### STUDY MATERIAL
═══

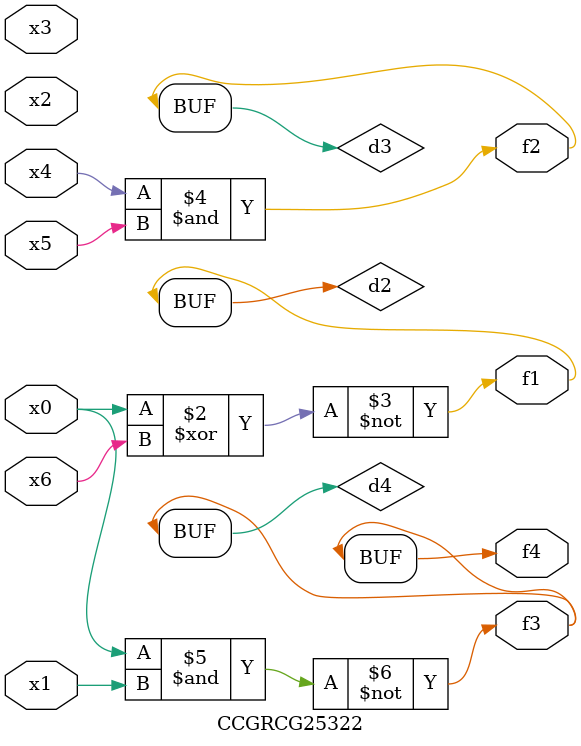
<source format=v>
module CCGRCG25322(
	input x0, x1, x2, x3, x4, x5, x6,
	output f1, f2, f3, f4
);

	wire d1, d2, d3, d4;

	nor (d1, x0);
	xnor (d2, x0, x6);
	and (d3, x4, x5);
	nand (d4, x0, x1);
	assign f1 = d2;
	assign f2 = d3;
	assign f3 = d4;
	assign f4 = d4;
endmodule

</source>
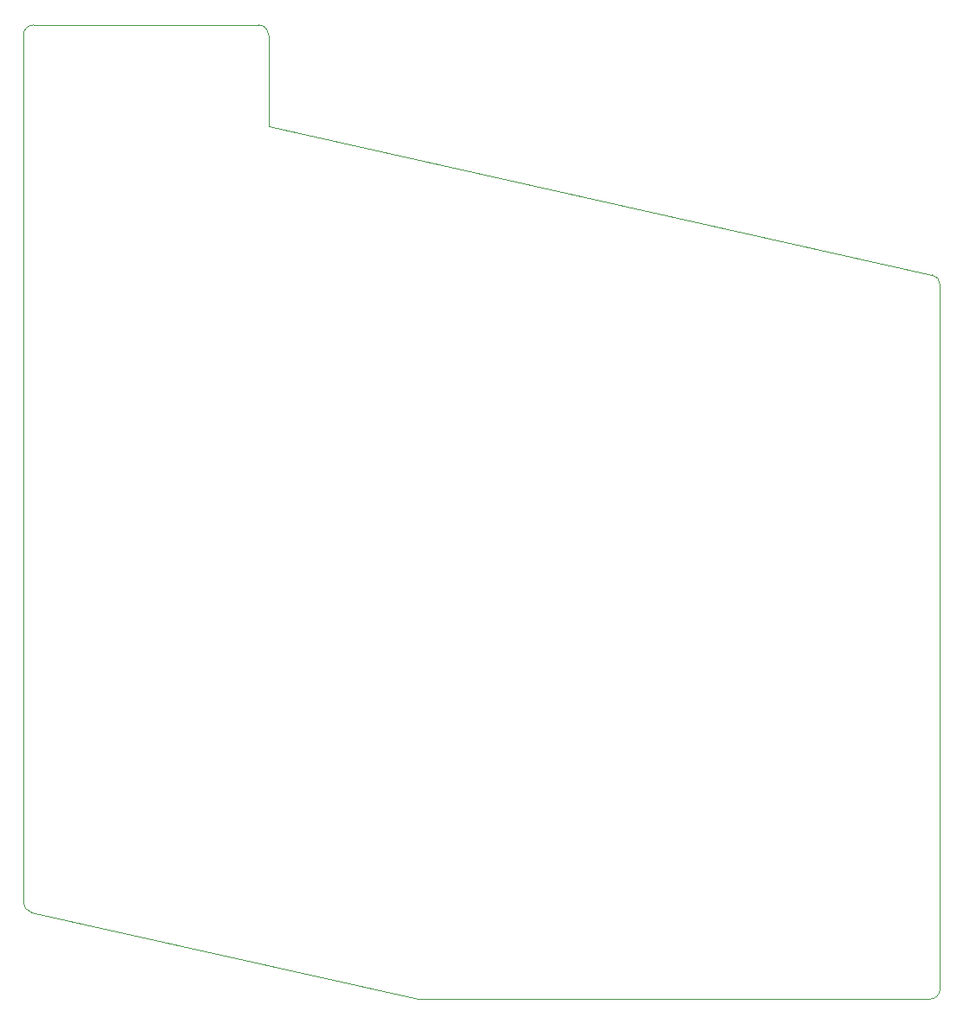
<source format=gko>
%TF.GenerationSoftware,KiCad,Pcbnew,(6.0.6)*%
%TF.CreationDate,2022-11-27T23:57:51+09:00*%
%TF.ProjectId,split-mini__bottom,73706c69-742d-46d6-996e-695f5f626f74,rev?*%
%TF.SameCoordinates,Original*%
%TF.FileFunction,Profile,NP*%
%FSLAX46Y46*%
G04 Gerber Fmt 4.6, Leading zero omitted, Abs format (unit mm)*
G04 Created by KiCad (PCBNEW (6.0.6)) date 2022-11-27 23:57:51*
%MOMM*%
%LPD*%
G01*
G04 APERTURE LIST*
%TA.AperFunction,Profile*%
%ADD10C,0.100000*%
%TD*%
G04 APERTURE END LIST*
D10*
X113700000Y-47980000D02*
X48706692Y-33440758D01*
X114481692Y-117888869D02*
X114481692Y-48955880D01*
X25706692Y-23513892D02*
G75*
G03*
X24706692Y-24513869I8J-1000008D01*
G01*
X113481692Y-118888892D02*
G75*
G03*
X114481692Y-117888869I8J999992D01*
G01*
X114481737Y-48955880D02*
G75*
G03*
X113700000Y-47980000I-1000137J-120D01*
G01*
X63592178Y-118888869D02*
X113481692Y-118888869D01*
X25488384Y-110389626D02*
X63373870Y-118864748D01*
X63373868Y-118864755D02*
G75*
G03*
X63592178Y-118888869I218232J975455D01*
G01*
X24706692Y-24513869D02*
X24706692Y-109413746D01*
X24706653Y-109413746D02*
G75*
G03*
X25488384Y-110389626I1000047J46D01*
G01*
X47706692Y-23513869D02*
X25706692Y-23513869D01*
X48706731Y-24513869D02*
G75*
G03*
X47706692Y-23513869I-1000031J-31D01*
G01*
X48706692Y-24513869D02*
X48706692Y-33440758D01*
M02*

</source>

═══

All lines that contain the word "Profile" should be copied from the listing.

### ANSWER SECTION
%TF.FileFunction,Profile,NP*%
%TA.AperFunction,Profile*%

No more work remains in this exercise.